### [Work to be completed]
Output the entries below exactly as written, omitting pictures.

Saved entries
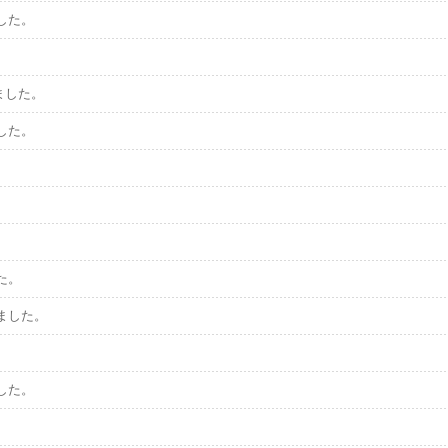
した。
。
ました。
した。
た。
ました。
した。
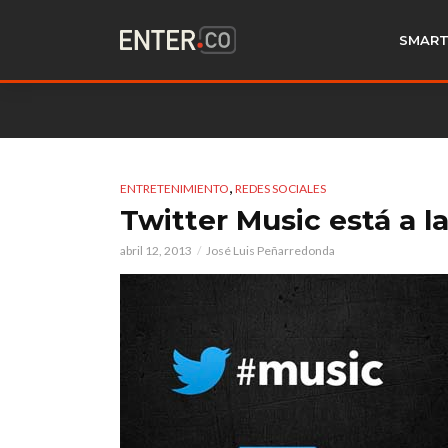
SMART
,
ENTRETENIMIENTO
REDES SOCIALES
Twitter Music está a l
abril 12, 2013
José Luis Peñarredonda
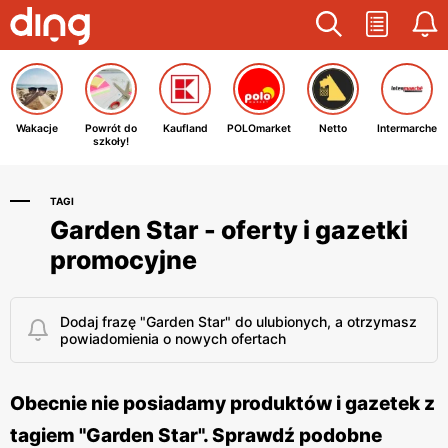
Wakacje
Powrót do
Kaufland
POLOmarket
Netto
Intermarche
szkoły!
TAGI
Garden Star - oferty i gazetki
promocyjne
Dodaj frazę "Garden Star" do ulubionych, a otrzymasz
powiadomienia o nowych ofertach
Obecnie nie posiadamy produktów i gazetek z
tagiem "Garden Star". Sprawdź podobne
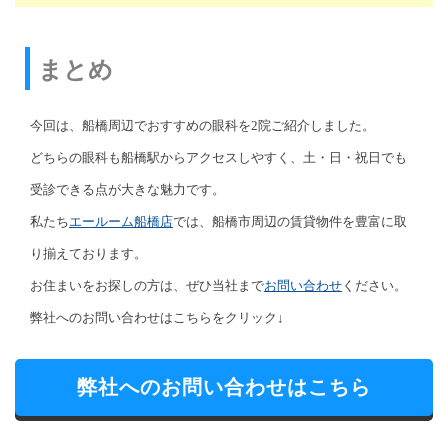
まとめ
今回は、船橋周辺でおすすめの眼科を2院ご紹介しました。
どちらの眼科も船橋駅からアクセスしやすく、土・日・祝日でも
受診できる点が大きな魅力です。
私たち
エールーム船橋店
では、船橋市周辺の賃貸物件を豊富に取
り揃えております。
お住まいをお探しの方は、ぜひ当社まで
お問い合わせ
ください。
弊社へのお問い合わせはこちらをクリック↓
弊社へのお問い合わせはこちら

### [Response to the exercise]
した。
。
ました。
した。
た。
ました。
した。
SMART
,
ENTRETENIMIENTO
REDES SOCIALES
Twitter Music está a l
abril 12, 2013
José Luis Peñarredonda
Wakacje
Powrót do
Kaufland
POLOmarket
Netto
Intermarche
szkoły!
TAGI
Garden Star - oferty i gazetki
promocyjne
Dodaj frazę "Garden Star" do ulubionych, a otrzymasz
powiadomienia o nowych ofertach
Obecnie nie posiadamy produktów i gazetek z
tagiem "Garden Star". Sprawdź podobne
まとめ
今回は、船橋周辺でおすすめの眼科を2院ご紹介しました。
どちらの眼科も船橋駅からアクセスしやすく、土・日・祝日でも
受診できる点が大きな魅力です。
私たち
エールーム船橋店
では、船橋市周辺の賃貸物件を豊富に取
り揃えております。
お住まいをお探しの方は、ぜひ当社まで
お問い合わせ
ください。
弊社へのお問い合わせはこちらをクリック↓
弊社へのお問い合わせはこちら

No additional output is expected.